◆ **Document segment**:
****************

IDEA0 format definition

Keys use CamelCase, however to avoid confusion, they must be case insensitively unique within their parent object. When parsing, keys “ID”, “id”, “iD” and “Id” must be considered as equivalent.

Each definition line is in form KEY: TYPE, followed by an explanation line, where type can be basic JSON type (in italics), syntactically restricted type (with reference to Types chapter), or array of former two (order is important). Types define expected syntax, however their content may be further syntactically or semantically restricted according to particular key explanation.

The keys Format, ID, DetectTime and Category are mandatory, rest of the keys is optional (nonexistent key indicates that information is not applicable or unknown).

As human language may be ambiguous inadvertently or by omission, when in doubt, consult JSON schema.

Definition

Format: Version
Identifier of the IDEA container.
ID: ID
Unique message identifier.
AltNames: array of string
Alternative identifiers; strings which help to pair the event to internal system information (for example tickets in request tracker systems).
CorrelID: array of ID
Identifiers of messages, which are information sources for creation of this message in case the message has been created based on correlation/analysis/deduction of other messages.
AggrID: array of ID
Identifiers of messages, which are aggregated into more concise form by this message. Should be sent mostly by intermediary nodes, which detect duplicates, or aggregate events, spanning multiple detection windows, into one longer.
PredID: array of ID
Identifiers of messages, which are obsoleted and information in them is replaced by this message. Should be sent only by detection nodes to incorporate further data about ongoing event.
RelID: array of ID
Otherwise related messages.
CreateTime: Timestamp
Timestamp of the creation of the IDEA message. May point out delay between detection and processing of data.
DetectTime: Timestamp
Timestamp of the moment of detection of event (not necessarily time of the event taking place). This timestamp is mandatory, because every detector is able to know when it detected the information - for example when line about event appeared in the logfile, or when its information source says the event was detected, or at least when it accepted the information from the source.
EventTime: Timestamp
Deduced start of the event/attack, or just time of the event if its solitary.
CeaseTime: Timestamp
Deduced end of the event/attack.
WinStartTime: Timestamp
Beginning of aggregation window in which event has been observed.
WinEndTime: Timestamp
End of aggregation window in which event has been observed.
ConnCount: Integer
Number of individual connections attempted or taken place.
FlowCount: Integer
Number of individual simplex (one direction) flows.

****************

◆ **Information supplied**:
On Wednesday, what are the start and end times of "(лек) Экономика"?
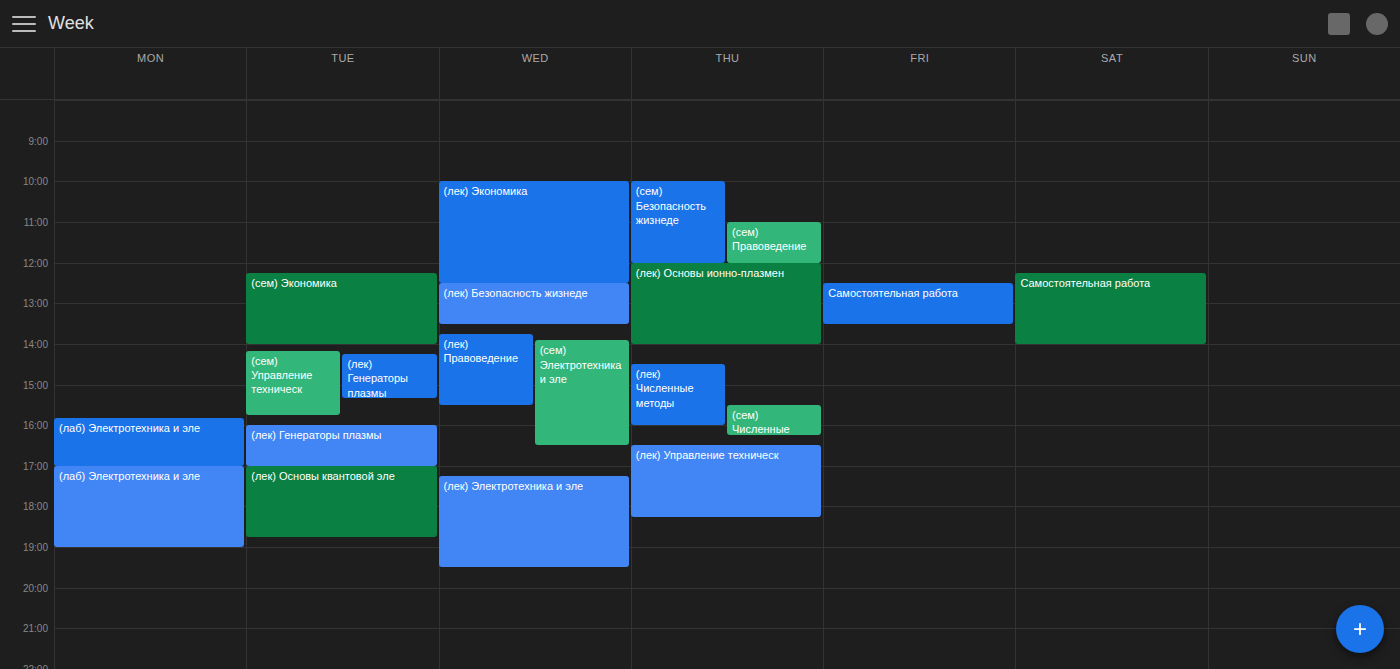
10:00 AM to 12:30 PMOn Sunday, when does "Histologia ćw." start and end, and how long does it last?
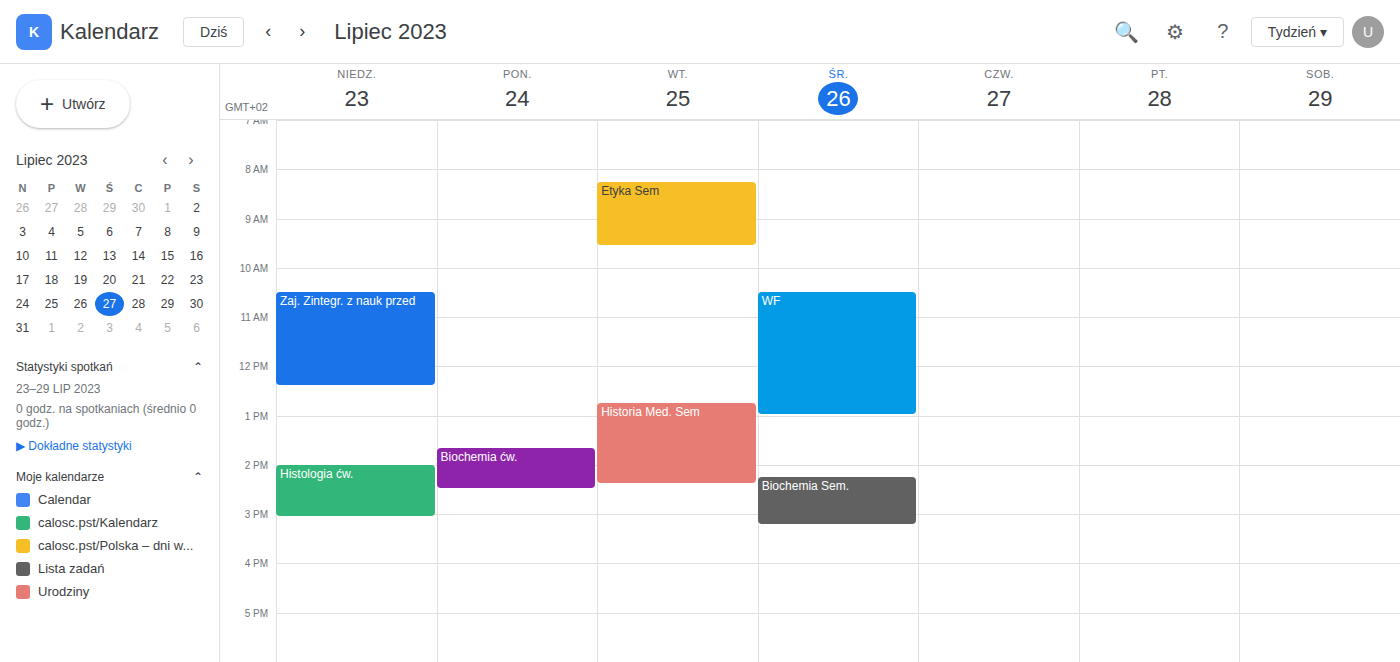
2:00 PM to 3:05 PM, 1 hour 5 minutes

****************

◆ **Actions to take**:
A. According to the IDEA0 format definition, which keys are mandatory?
B. From the IDEA0 format definition, set down the passage word for word, starting with "IDEA0 format definition" and going on through "applicable or unknown).".

◆ **Solutions for each task**:
A. Format, ID, DetectTime and Category.

B.
IDEA0 format definition

Keys use CamelCase, however to avoid confusion, they must be case insensitively unique within their parent object. When parsing, keys “ID”, “id”, “iD” and “Id” must be considered as equivalent.

Each definition line is in form KEY: TYPE, followed by an explanation line, where type can be basic JSON type (in italics), syntactically restricted type (with reference to Types chapter), or array of former two (order is important). Types define expected syntax, however their content may be further syntactically or semantically restricted according to particular key explanation.

The keys Format, ID, DetectTime and Category are mandatory, rest of the keys is optional (nonexistent key indicates that information is not applicable or unknown).